I locresi restarono di gelo. Ma la paura aumentò a dismisura quando sulla vicina collina apparvero le insegne del comandante supremo. Poenus apparuit. Il punico apparve. Annibale era alle porte di Locri. Anteo non aveva più bisogno di altro. Egli odiava i romani, che si limitavano a fare affari solo con gli àristoi e l’odiato Antipatro, chiusi nelle due fortezze, dalle quali non uscivano mai. Ora, sperava in qualche modo in una loro cacciata. L’occasione era favorevole. Che speranza c’era di resistere, se anche il punico aveva ritenuto Locri preda essenziale? I sei manipoli di soldati romani chiusi nelle due imprendibili fortezze di Mannella e Castellace avrebbero potuto resistere, riparati dalle mura spesse ed alte, al sicuro da un lungo assedio, tramutando le fortezze in un carcere, fino a quando queste non sarebbero diventate le loro tombe. Ma nessuna speranza vi era di resistere. Hannibal ad portas, ma presto sarebbe stato dentro le mura della pòlis fino a diventarne il padrone.Anche Amilcare Barca restò incantato dal fascino di Annibale che, alla testa dei suoi uomini e tra le sue insegne, marciava verso le mura. Per un attimo si era dimenticato che aveva intimato ad Anteo la risposta, e perciò con voce ancor più alterata gridò:«Entro l’ora sesta, voglio la risposta. All’ora settima la metà di questi Locresi subirà la stessa sorte.»
«Entro l’ora sesta ti farò sapere», rispose Anteo, e scappò.

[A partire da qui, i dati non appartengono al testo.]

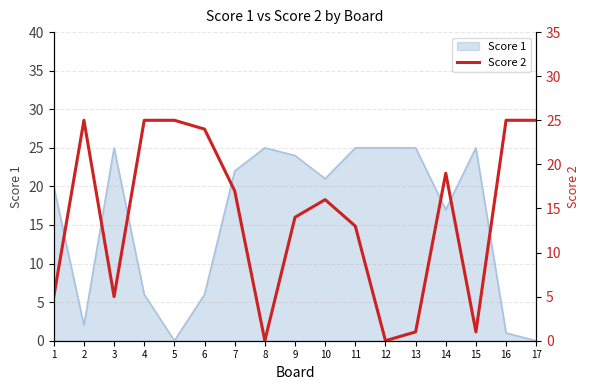

Is it true that Score 1 equals 21 at 10?

True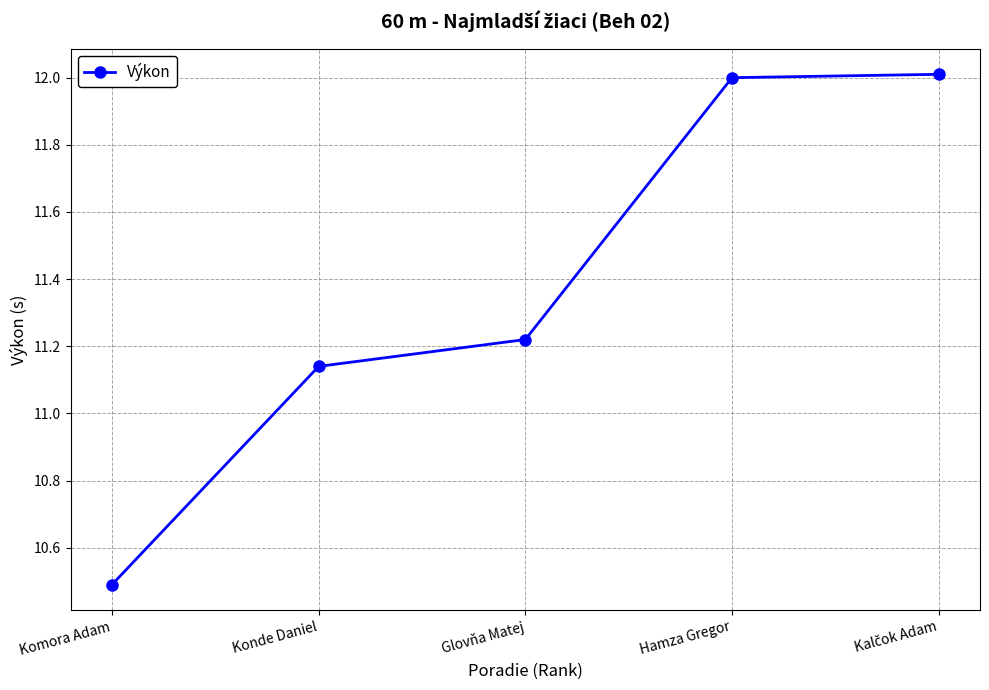

What is the sum of all values?

56.9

Qui finisce la parte romanzata, che è una sceneggiatura fedele di quanto narra Livio, a eccezione dell’episodio di Hieron, che è di invenzione, ma ipotizzabile sia successo.
La Dàmos votò a maggioranza. È sempre Livio a dirlo indirettamente, allorché ci informa che a votare per l’entrata di Annibale a Locri fu il ceto popolare, mentre gli àristoi votarono contro per essere fedeli al patto di alleanza con Roma.
Ergo, la votazione avvenne a maggioranza semplice.
Ancora.
Dall’insieme delle letture degli storici antichi, si evince che nelle due fortezze locresi non dovevano esserci più di due-tremila soldati. Equivalente, al numero dei votanti. Si può arguire che non vi era un numero minimo per la validità della Assemblea, al contrario dell’Assemblea in Atene in cui era prevista la presenza di non meno di seimila votanti.